Началось отчасти то, что теперь называется, не в силах подобрать другого слова и разбираться в нем, "заводкой". Что-то ложное и обратное всем чувствам и мыслям и, одновременно, на этот момент словно бы наиболее правдивое, появилось на свет, раздвигая скорлупу. Нечто отодвигаемое в постоянном испуге перед собой и своей слабостью справиться с этим, что-то тщательно хоронимое от других и еще более от себя, что-то задавленное полнотою общепринятого в том или ином кругу и никак не разрешенное личностью и оттого все высовывающееся, вылезающее и нечистая сладость в этом. И договариваются напиться, ничего уже не имея как бы в виду - но все для этого, и даже почти необходимость и некий институт регуляции в этом, периодичность и режим. И никто не скажет себе: зачем? - прозвучит неприлично, пошло, можно сказать - несправедливо. Просто повеселиться, выпить среди друзей - "заводка"… Тут как бы человек махает рукой, закрывает глаза - и поехали. "Ну и пусть, ну и пусть", - бессмысленно повторяет человек. И царское чувство вседоступности вдруг исходит током, от одного к другому, охватывает всех, и наутро разъезжаются тихие, а глаза бегают.

И весь этот механизм "заводки" настолько уже не составлял для Монахова тайны, что становился еще большей тайной. Но ток уже был установлен, он был взаимен - это тотчас почувствовали и он, и Ася, они разрешили тут же его себе, он рос и усиливался от обмена, этот ток. И они вдруг замолчали, как бы обо всем договорившись. Помолчав и пережив в себе что-то, они, отдыхая, как тянутся за сигареткой, некоторое время не глядя друг на друга, продолжали разговор, в том тоне новой близости и отдаления после близости, какого не могли бы позволить себе сразу.

- Ну и как твой доцент? - спросил Монахов с тем вечным удовлетворением в голосе, что рождается от мнимого превосходства над другим мужчиной, если его женщина рядом с тобой.
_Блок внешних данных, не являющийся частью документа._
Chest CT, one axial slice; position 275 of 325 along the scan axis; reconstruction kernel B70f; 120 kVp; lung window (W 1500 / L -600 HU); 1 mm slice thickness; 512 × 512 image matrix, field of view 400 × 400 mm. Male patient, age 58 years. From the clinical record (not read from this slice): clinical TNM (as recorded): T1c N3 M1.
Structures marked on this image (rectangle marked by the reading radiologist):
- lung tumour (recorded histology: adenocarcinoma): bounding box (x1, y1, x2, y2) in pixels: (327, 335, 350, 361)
- А мы расходимся, - легко сказала Ася.

Все-таки где-то далекими тенями была еще в Монахове память о пережитом: о ненависти к этому человеку и о боли. Теперь же ему предстояло некрупное торжество, вроде записи задним числом или подделанной подписи…

- Так ты что же, все это время с ним? - сказал он и не мог скрыть разочарования; взглянул в окно: остановку свою он проехал.

- А ты все еще ревнуешь? - снова засмеялась Ася, и смех ее уже вовсе показался Монахову неживым и бренчащим. Но вопрос поразил своей грубой точностью. Его, как человека, удалившегося по ходу мыслей от первоисточника так далеко, что не видны уже ни цель, ни отправной пункт, а лишь вечная середина, пустыня, удивил столь прямой перелет над этим морем рассудка и прямое называние предмета, ему, за деталями, не различимого…

Монахов промолчал, удивляясь, Ася сказала:

- У нас уже дочь в будущем году в школу пойдет.